A Livry, ce mardi saint 24e mars 1671.
Il y a trois heures que je suis ici, ma pauvre bonne. Je suis partie (...) dans le dessein de me retirer ici du monde et du bruit jusqu'à jeudi au soir. (...) Mais, ma pauvre bonne, ce que je ferai beaucoup mieux que tout cela, c'est de penser à vous. Je n'ai pas encore cessé depuis que je suis arrivée, et ne pouvant tenir tous mes sentiments, je me suis mise à vous écrire au bout de cette petite allée sombre que vous aimez, assise sur ce siège de mousse où je vous ai vue quelquefois couchée. Mais, mon Dieu, où ne vous ai-je point vue ici? et de quelle façon toutes ces pensées me traversent-elles le coeur? Il n'y a point d'endroit, point de lieu, ni dans la maison, ni dans le jardin, où je ne vous ai vue; il n'y en a point qui ne me fasse souvenir de quelque chose de quelque manière que ce soit; et de quelque façon que ce soit aussi, cela me perce le coeur. Je vous vois, vous m'êtes présente; je pense et repense à tout; ma tête et mon esprit se creusent : mais j'ai beau tourner, j'ai beau chercher; cette chère enfant que j'aime avec tant de passion est à deux cent lieues de moi : je ne l'ai plus. Sur cela je pleure sans pouvoir m'en empêcher; je n'en puis plus(...)"

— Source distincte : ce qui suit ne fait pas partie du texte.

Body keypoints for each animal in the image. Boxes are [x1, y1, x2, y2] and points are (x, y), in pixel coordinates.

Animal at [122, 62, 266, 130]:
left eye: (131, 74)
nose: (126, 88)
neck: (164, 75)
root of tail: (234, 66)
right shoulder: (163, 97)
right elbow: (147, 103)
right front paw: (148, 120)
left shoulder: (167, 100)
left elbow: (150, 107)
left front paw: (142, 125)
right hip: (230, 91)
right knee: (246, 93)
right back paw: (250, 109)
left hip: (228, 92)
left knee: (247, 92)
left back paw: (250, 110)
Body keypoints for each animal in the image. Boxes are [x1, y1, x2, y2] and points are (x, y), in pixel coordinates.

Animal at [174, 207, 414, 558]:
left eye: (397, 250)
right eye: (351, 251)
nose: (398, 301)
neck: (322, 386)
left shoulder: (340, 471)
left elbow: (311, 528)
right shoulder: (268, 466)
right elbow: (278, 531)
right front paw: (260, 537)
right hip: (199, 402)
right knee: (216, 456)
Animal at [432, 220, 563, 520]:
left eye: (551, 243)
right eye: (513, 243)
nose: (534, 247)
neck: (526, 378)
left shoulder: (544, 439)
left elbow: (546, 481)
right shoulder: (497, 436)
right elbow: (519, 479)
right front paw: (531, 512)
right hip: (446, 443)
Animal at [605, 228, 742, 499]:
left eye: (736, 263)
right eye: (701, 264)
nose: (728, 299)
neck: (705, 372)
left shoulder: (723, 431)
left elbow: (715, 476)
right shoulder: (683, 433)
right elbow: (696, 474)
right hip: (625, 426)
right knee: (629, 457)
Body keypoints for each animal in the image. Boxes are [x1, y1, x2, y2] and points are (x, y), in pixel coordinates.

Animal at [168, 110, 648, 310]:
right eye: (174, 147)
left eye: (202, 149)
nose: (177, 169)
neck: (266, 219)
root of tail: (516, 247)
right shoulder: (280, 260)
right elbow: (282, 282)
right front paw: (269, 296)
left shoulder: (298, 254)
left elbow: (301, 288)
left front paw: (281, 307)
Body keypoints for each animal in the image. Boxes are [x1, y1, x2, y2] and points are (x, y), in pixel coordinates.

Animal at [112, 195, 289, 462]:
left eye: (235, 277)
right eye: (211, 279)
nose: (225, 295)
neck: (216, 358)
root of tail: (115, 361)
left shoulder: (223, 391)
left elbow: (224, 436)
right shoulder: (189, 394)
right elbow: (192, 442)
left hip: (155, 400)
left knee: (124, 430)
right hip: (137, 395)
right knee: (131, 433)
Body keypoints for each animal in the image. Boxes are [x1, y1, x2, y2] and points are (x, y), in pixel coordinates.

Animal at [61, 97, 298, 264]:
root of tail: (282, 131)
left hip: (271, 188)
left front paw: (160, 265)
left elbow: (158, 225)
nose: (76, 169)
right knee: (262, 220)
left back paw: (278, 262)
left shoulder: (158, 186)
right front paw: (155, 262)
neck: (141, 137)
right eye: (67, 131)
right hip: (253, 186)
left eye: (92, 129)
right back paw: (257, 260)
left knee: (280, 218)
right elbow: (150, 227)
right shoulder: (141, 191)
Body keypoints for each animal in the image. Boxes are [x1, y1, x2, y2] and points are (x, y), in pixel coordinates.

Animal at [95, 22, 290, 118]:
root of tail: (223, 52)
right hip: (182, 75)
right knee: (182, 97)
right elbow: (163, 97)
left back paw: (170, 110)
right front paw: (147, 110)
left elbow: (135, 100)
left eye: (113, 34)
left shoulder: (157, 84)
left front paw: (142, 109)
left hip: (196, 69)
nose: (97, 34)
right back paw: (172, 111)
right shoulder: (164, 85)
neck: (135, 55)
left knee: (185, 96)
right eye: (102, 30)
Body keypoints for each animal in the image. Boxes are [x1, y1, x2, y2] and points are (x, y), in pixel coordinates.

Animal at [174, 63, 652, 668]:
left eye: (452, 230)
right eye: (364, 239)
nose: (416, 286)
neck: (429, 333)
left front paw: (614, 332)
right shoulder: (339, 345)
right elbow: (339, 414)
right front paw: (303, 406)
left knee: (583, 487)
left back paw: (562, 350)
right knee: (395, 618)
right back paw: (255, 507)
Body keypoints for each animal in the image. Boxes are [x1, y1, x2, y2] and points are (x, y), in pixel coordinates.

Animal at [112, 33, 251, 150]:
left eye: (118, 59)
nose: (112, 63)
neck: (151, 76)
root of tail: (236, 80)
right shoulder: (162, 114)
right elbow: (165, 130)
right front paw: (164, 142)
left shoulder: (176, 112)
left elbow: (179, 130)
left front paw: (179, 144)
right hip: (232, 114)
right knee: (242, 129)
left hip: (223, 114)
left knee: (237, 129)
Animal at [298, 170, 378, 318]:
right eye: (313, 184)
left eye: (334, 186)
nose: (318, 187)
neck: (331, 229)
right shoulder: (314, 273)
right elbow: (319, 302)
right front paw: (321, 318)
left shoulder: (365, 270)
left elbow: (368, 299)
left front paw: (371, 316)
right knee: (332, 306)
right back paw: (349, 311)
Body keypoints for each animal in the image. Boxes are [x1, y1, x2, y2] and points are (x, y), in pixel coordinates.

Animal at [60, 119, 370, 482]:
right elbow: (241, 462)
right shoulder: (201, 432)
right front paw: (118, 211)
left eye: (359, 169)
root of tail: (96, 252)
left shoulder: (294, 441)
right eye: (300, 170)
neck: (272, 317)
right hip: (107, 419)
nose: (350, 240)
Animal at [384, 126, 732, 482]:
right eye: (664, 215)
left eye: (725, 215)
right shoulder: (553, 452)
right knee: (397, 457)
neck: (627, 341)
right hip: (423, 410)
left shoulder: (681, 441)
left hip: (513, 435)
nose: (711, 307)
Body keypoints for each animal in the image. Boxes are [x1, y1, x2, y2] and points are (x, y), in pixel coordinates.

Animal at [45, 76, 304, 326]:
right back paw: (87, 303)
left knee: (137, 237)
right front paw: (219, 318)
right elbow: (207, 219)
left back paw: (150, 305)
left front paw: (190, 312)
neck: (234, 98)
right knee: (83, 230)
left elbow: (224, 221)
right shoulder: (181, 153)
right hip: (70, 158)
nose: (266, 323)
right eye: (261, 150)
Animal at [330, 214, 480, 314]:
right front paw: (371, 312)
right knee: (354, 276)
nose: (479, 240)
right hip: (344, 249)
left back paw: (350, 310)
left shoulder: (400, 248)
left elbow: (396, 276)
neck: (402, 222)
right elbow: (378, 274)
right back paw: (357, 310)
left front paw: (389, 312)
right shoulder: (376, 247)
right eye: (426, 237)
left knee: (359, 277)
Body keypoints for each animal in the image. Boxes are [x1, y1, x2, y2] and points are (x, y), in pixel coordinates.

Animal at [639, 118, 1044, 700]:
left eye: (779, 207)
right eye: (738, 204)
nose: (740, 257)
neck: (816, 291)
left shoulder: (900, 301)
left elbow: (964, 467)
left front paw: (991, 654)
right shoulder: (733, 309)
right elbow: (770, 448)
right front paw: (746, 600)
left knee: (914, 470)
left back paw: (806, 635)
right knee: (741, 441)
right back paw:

Madame de Sévigné (à Madame de Grignan, sa fille)
Peut-on pleurer un animal très aimé comme l'on pleure sur l'absence de sa fille?
Le chemin de croix de l'amour maternel qu'accomplit Marie de Sévigné à Livry, où les lieux familiers chargés de souvenirs deviennent autant de "stations" crucifiantes, je le fais moi aussi pour Cannelle ma petite chatte, ma "fille", ma beauté, mon feu follet, morte contre moi le 23 mai.
Harcelée, tourmentée par une mémoire fidèle mais qui ne restitue aucune bienheureuse illusion, Madame de Sévigné ne peut plus que ressasser sa souffrance jusqu'au vertige. "je pense et repense à tout". La mémoire involontaire, surgit dans les lieux du bonheur passé, mais elle en marque la fin, l'impossibilité de se consoler et le crève-coeur de se heurter partout aux signes de la dépossession.
adieu, mon coeur. |
sept ans déjà, elle me manque toujours autant.